Perspectives : vers une nouvelle classe d’outils de conception

À court terme, VerCore restera un cas d’école académique. Aucun fondeur ne va remplacer ses équipes par un agent autonome dans les prochains trimestres, et aucun client industriel ne basera un produit critique sur une puce générée sans revue humaine approfondie. La progression sera plus lente, mais aussi plus structurelle : intégration d’agents dans les flux EDA existants, automatisation des micro-tâches de débogage, exploration paramétrique automatisée d’architectures dérivées.

Le calendrier réaliste se situe vraisemblablement entre dix-huit et trente-six mois pour voir des outils dérivés intégrés à des suites commerciales, et probablement davantage pour des agents capables de gérer des designs complexes incluant pipelines superscalaires, hiérarchies de cache multi-niveaux ou interfaces mémoire haute bande passante. La prochaine étape de Verkor.io et de ses concurrents sera probablement de prouver qu’un agent peut concevoir un cœur plus performant, ou un accélérateur dédié à un usage précis, comme l’inférence de modèles compacts en edge.

Pour les responsables technologiques, le message à retenir est double. D’une part, ne pas surestimer la maturité actuelle : un démonstrateur académique ne fait pas une stratégie industrielle. D’autre part, ne pas sous-estimer la trajectoire : la conception assistée par agents d’intelligence artificielle est désormais une catégorie technologique active, dotée de premiers résultats tangibles, et il est probable qu’elle redéfinisse une partie des pratiques de conception silicium dans la décennie en cours.

Questions fréquentes

VerCore est-il aussi puissant qu’un processeur Intel moderne ?

Non. VerCore ne concurrence pas les processeurs modernes d’Intel, AMD, Apple ou Arm. D’après la comparaison fournie par Verkor.io, ses performances sont plus proches de celles d’un Intel Celeron SU2300, un processeur basse consommation basique associé à des appareils datant de plus de dix ans.

Que signifie le score de 3 261 points CoreMark de VerCore ?

Cela signifie que le design a été évalué avec un benchmark couramment utilisé pour les processeurs embarqués et les microcontrôleurs. Ce chiffre permet de situer ses performances relatives, mais il ne doit pas être comparé directement à des tests PC comme Cinebench, Geekbench ou PassMark.

VerCore peut-il déjà être fabriqué comme une vraie puce ?

À ce stade, rien n’indique que VerCore ait été fabriqué physiquement. Le design a atteint le format GDSII et a été validé en simulation, mais la fabrication en silicium exige des étapes supplémentaires de vérification, de tests physiques et de validation industrielle.

Pourquoi est-il important que cette CPU soit basée sur RISC-V ?

RISC-V est une architecture ouverte et modulaire, ce qui facilite la recherche, la conception de processeurs personnalisés et l’expérimentation avec de nouveaux outils. Cette ouverture en fait une plateforme particulièrement attractive pour tester des systèmes de conception de puces assistés par intelligence artificielle.

Qu’est-ce que Design Conductor exactement ?

Design Conductor est le système développé par la startup Verkor.io.

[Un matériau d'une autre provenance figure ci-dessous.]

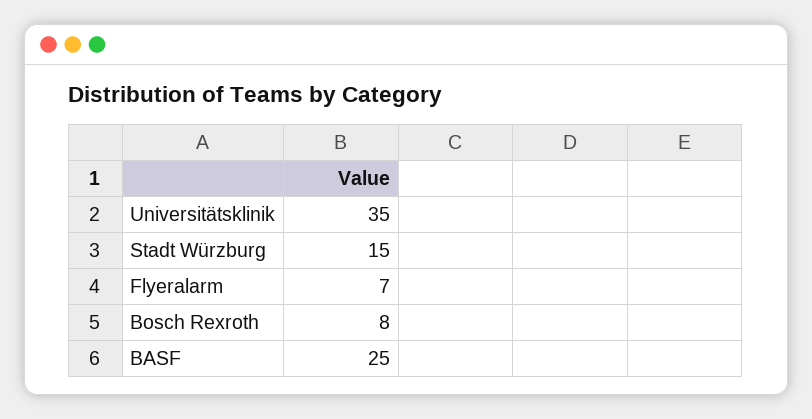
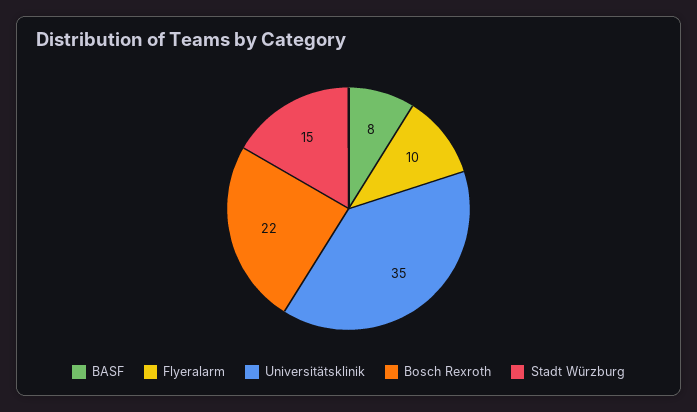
  {
    "Universitätsklinik": 35,
    "Stadt Würzburg": 15,
-   "Flyeralarm": 7,
+   "Flyeralarm": 10,
-   "Bosch Rexroth": 8,
+   "Bosch Rexroth": 22,
-   "BASF": 25
+   "BASF": 8
  }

Il s’agit d’un agent d’intelligence artificielle qui orchestre plusieurs modèles avancés et des outils de conception de puces afin de couvrir, de manière autonome, les étapes d’architecture, d’écriture Verilog, de vérification, de synthèse et de placement-routage jusqu’au format GDSII.

Quel impact VerCore peut-il avoir sur les éditeurs EDA comme Synopsys ou Cadence ?

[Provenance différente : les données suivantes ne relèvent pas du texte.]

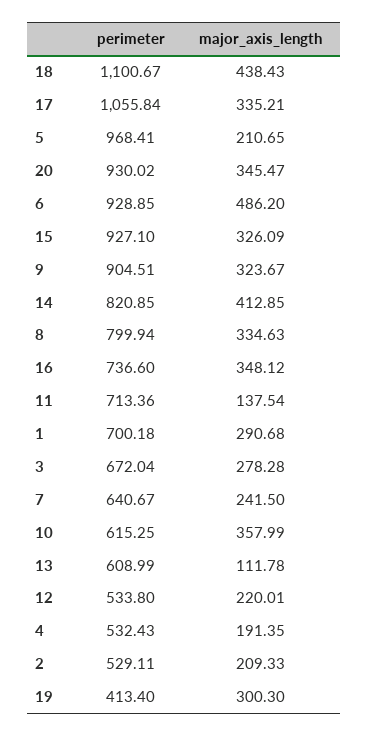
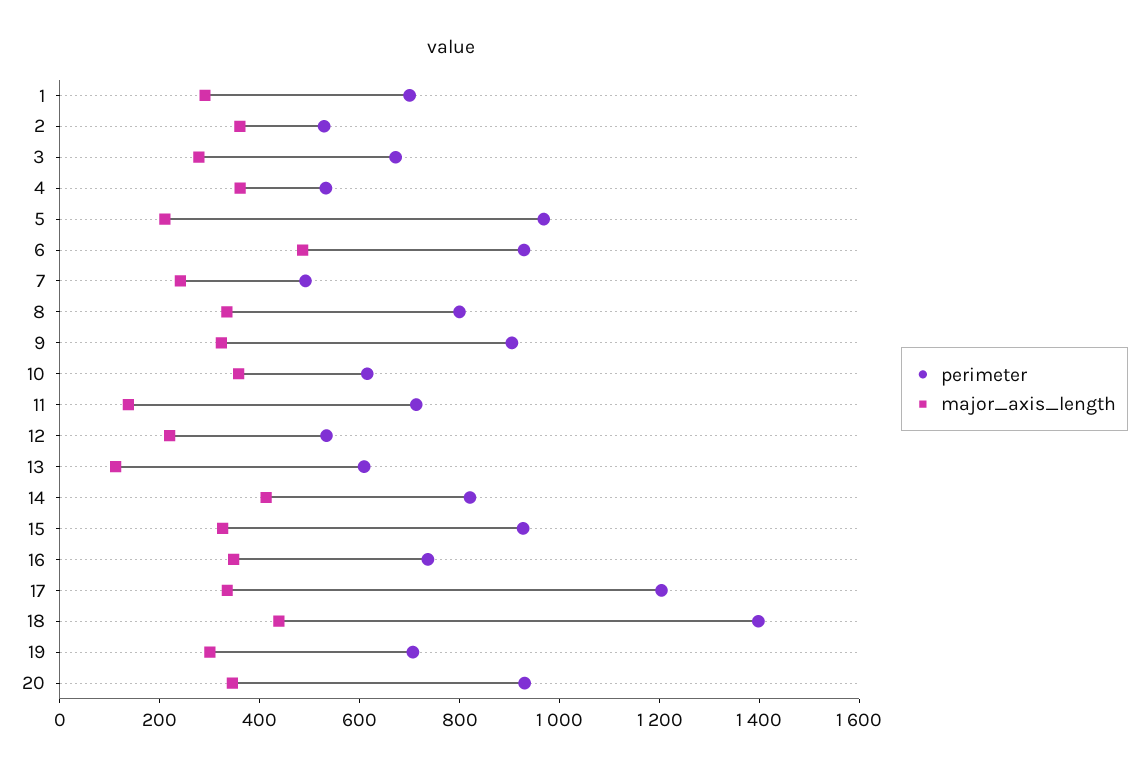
  {
    "perimeter": {
-     "18": 1100.67,
+     "18": 1400,
-     "17": 1055.84,
+     "17": 1200,
      "5": 968.41,
      "20": 930.02,
      "6": 928.85,
      "15": 927.1,
      "9": 904.51,
      "14": 820.85,
      "8": 799.94,
      "16": 736.6,
      "11": 713.36,
      "1": 700.18,
      "3": 672.04,
-     "7": 640.67,
+     "7": 500,
      "10": 615.25,
      "13": 608.99,
      "12": 533.8,
      "4": 532.43,
      "2": 529.11,
-     "19": 413.4
+     "19": 700
    },
    "major_axis_length": {
      "18": 438.43,
      "17": 335.21,
      "5": 210.65,
      "20": 345.47,
      "6": 486.2,
      "15": 326.09,
      "9": 323.67,
      "14": 412.85,
      "8": 334.63,
      "16": 348.12,
      "11": 137.54,
      "1": 290.68,
      "3": 278.28,
      "7": 241.5,
      "10": 357.99,
      "13": 111.78,
      "12": 220.01,
-     "4": 191.35,
+     "4": 350,
-     "2": 209.33,
+     "2": 350,
      "19": 300.3
    }
  }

VerCore est un signal pour l’industrie EDA. Les éditeurs comme Synopsys, Cadence ou Siemens EDA développent déjà des copilotes assistés par intelligence artificielle, mais l’arrivée d’agents capables de fermer des boucles complètes de conception oblige à repenser la couche d’orchestration de leurs suites logicielles. À moyen terme, cela pourrait faire émerger une nouvelle catégorie d’outils de conception agentique.